Gains in the dollar may be limited because of speculation a two-week advance that also pushed it to a 10-month high against the yen was excessive.

A technical gauge of how fast the yen declined reached a level that may signal a change in direction. Japan's currency, which last quarter had its worst three months in more than a year, fell to the lowest since August yesterday before snapping an eight- day losing streak.

The Nikkei 225 Stock Average yesterday had its highest close since April 12.

The yen, which yesterday was as low as 111.88 per dollar, the weakest since August, may rise to 108 by the end of the month, Sasaki said.
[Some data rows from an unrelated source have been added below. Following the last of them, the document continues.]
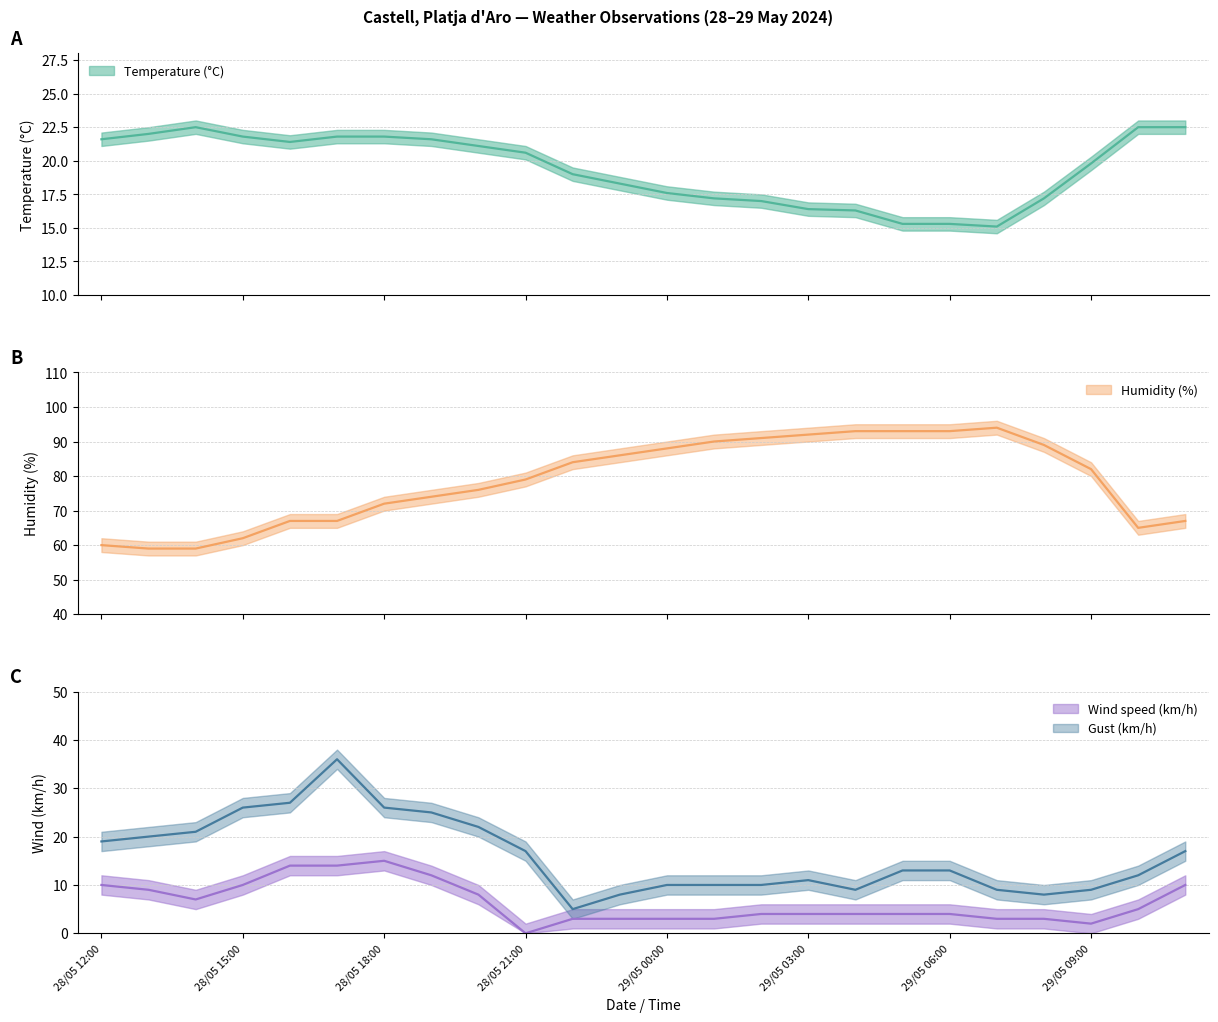

Where is the first local minimum for Wind speed (km/h)?

28/05 14:00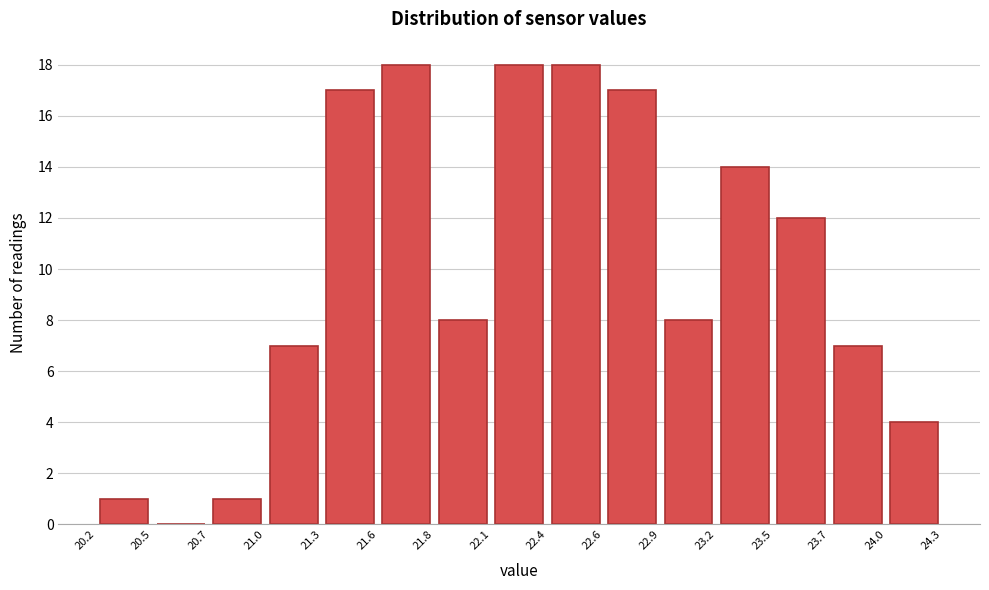

Reading left to right, transcribe this chart: for each bar, give the range it covers on the x-axis and its height. The values are not printed on the chart, so give them approximately, as read against the axis.

20.2 to 20.5: 1
20.5 to 20.7: 0
20.7 to 21.0: 1
21.0 to 21.3: 7
21.3 to 21.6: 17
21.6 to 21.8: 18
21.8 to 22.1: 8
22.1 to 22.4: 18
22.4 to 22.6: 18
22.6 to 22.9: 17
22.9 to 23.2: 8
23.2 to 23.5: 14
23.5 to 23.7: 12
23.7 to 24.0: 7
24.0 to 24.3: 4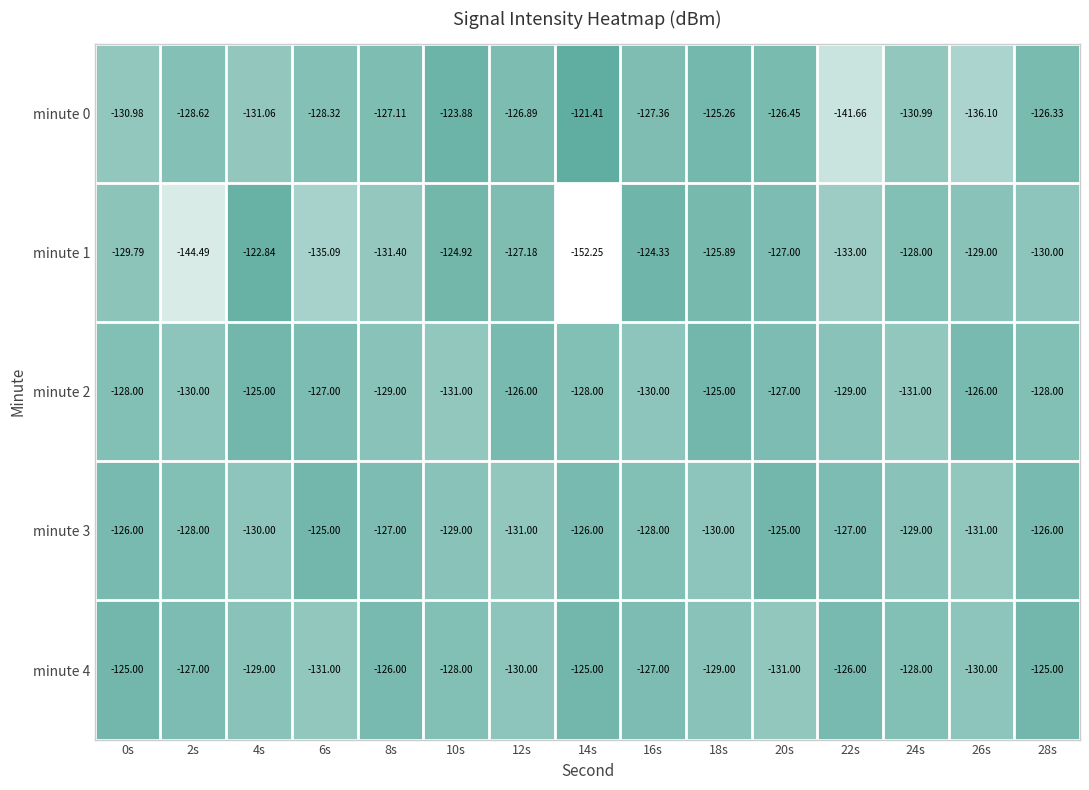

Is the value of minute 0 at 22s greater than the value of minute 3 at 16s?

No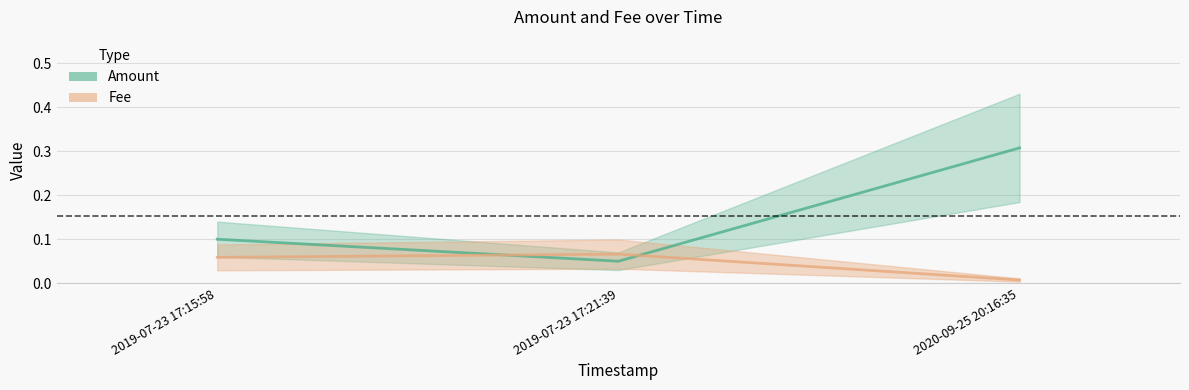

What is the label of the 1st point from the right?

2020-09-25 20:16:35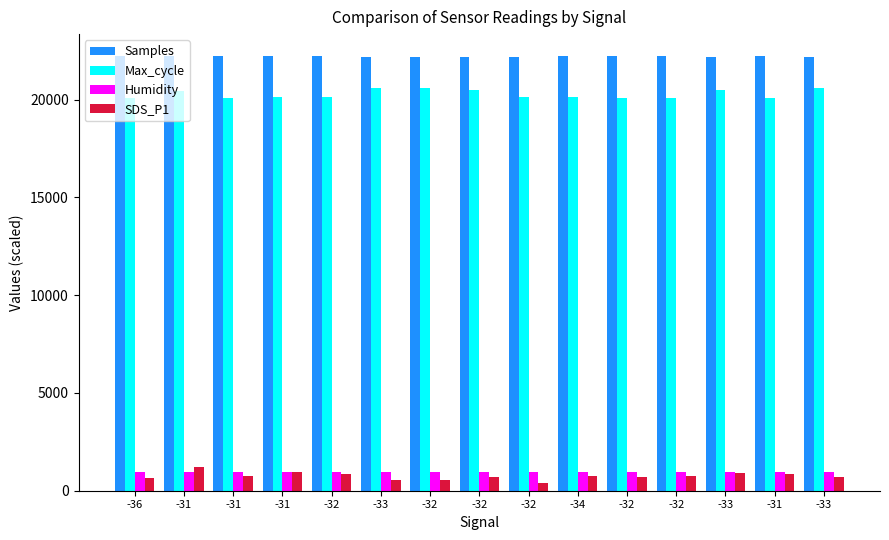

Which series has the largest total across all categories?

Samples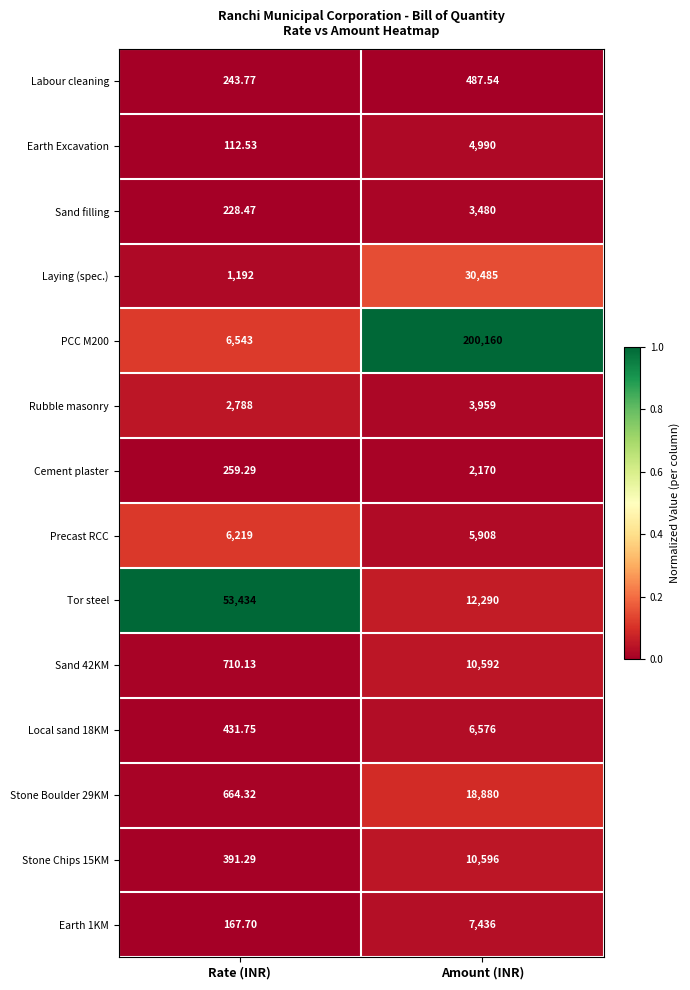

At which category is the sum across all series the highest?

Amount (INR)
The yen's 14-day relative strength index against the dollar was at 71.38. The index is a gauge of momentum in a given period, and a level above 70 or below 30 signals a change in direction. The euro's RSI was at 33.25.

The yen may still lose support after oil rose, raising concern higher fuel prices will crimp growth in Japan.

Crude oil for August delivery rose as much as 0.9 percent, to $59.25 a barrel in after-hours electronic trading on the New York Mercantile Exchange. Oil prices are 49 percent higher than a year ago. Japan imports virtually all its petroleum.

Monday, July 04, 2005

Dollar hits 13 month highs vs sterling and euro

The dollar rose to new highs on Friday as buoyant data on the US manufacturing sector added to expectations of more rate rises to come from the Federal Reserve.

The greenback surged 1.1 per cent to a 13-month high of $1.1958 against the euro, breaking through a stubbornly defended technical barrier at $1.20, after trading flat for most of the week.

There are a couple of themes for this week – the G8 meeting at Gleneagles on Wednesday through Friday and the MPC monthly meeting Tuesday to Wednesday.

The MPC will have a focus this week that we haven’t seen for a long while as a real chance emerges that we will see the first interest rate cut for over 2 years. Last month 2 of the 9 strong committee argued that a pre-emptive cut would obviate the need for more aggressive action in the long run.

A 40% chance of a cut this month has been cited, though consensus still believe that August will be the preferred month allowing the committee to wait for the Quarterly Inflation report. Further, one of these doves Marian Bell has subsequently left and has been replaced by David Walton anticipated being more of a hawk. The decision on interest rates for this month will be confirmed at noon on Thursday.

The European Central bank also meets at the same time to decide on Eurozone interest rates. Pressure continues to mount to cut rates and give nonexistent growth a boost, and the ECB continue to ignore it! – Expect more of the same.

Britain takes up the presidency of the G8 and decides to host it from a luxury golf course – nice touch – maybe someone told them that G stood got Golf?

With Saint Bob’s Live8 concerts still ringing in the ears of many across the world and the anti-poverty rally due to kick off in Edinburgh this meeting must surely be the most hyped G8 meeting ever. (And just in case you were afraid to ask G8 are not a middle of the road male singing group but the nations: UK (obviously in order of importance!), US, Japan, Germany, Italy, France, Canada and Russia. Key topics are due to be not only the issue of African debt, but the global economy and climate change.